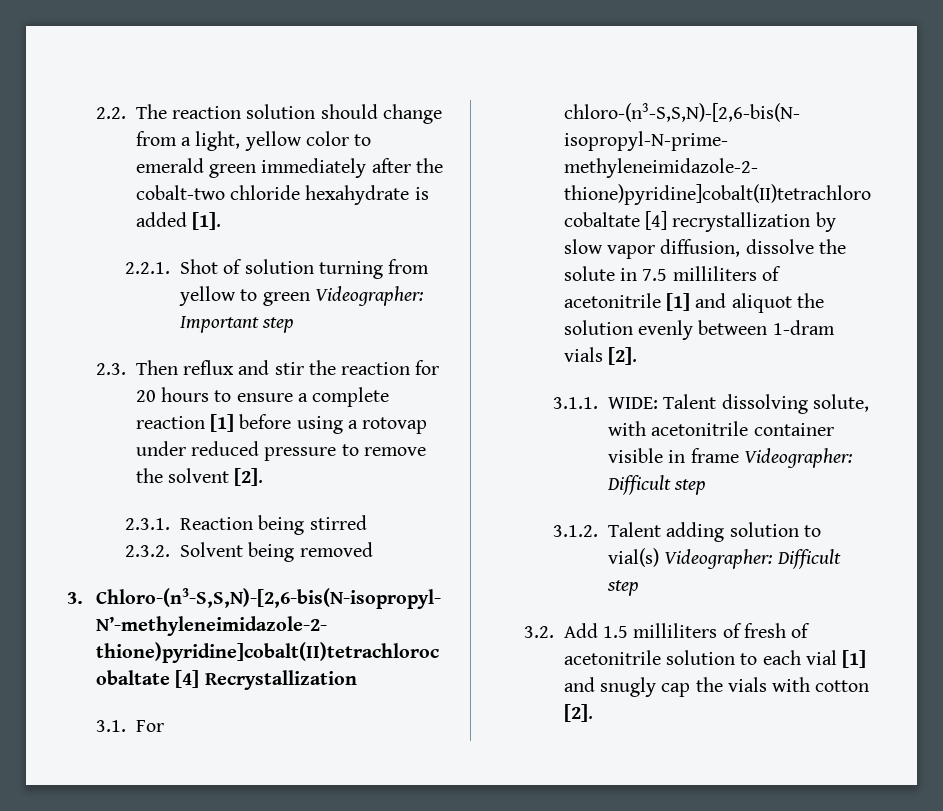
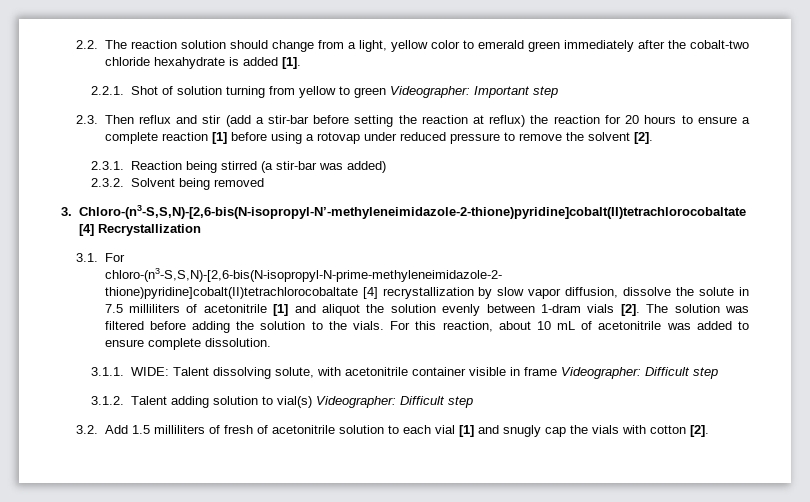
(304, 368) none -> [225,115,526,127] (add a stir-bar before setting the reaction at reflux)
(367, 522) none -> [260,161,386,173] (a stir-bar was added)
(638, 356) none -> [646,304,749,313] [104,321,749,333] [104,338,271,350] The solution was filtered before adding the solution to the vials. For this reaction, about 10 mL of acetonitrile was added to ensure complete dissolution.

--

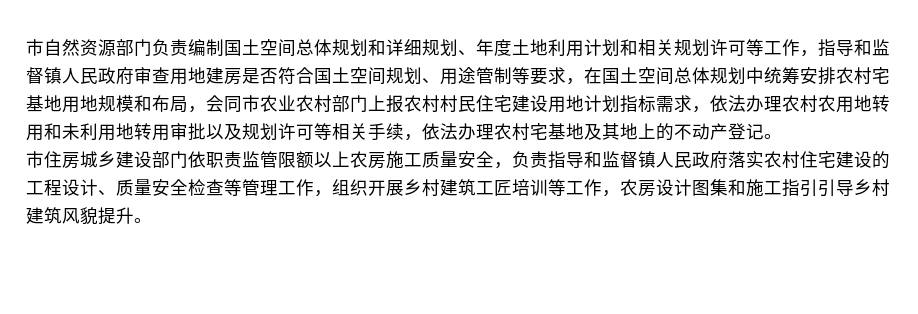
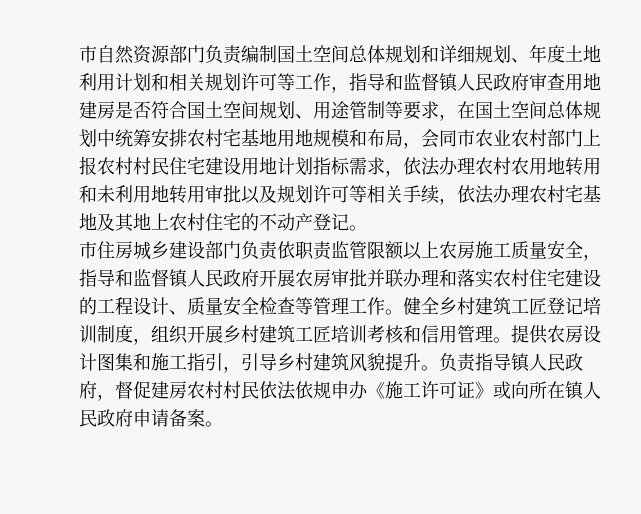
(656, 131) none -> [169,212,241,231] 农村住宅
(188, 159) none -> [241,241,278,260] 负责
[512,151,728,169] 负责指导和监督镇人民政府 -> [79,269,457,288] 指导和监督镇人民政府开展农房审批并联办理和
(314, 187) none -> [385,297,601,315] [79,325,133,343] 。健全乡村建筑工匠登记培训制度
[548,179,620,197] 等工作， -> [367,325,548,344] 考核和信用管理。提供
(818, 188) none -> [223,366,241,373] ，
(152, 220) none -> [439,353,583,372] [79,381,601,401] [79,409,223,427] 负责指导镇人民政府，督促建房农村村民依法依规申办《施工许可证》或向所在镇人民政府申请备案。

WHAT YOU NEED TO DO: Copy only this part of the entries above: the line with "(314, 187) none", the line with "(152, 220) none", and the lines between, all exactly as written.

EXERCISE RESULT:
(314, 187) none -> [385,297,601,315] [79,325,133,343] 。健全乡村建筑工匠登记培训制度
[548,179,620,197] 等工作， -> [367,325,548,344] 考核和信用管理。提供
(818, 188) none -> [223,366,241,373] ，
(152, 220) none -> [439,353,583,372] [79,381,601,401] [79,409,223,427] 负责指导镇人民政府，督促建房农村村民依法依规申办《施工许可证》或向所在镇人民政府申请备案。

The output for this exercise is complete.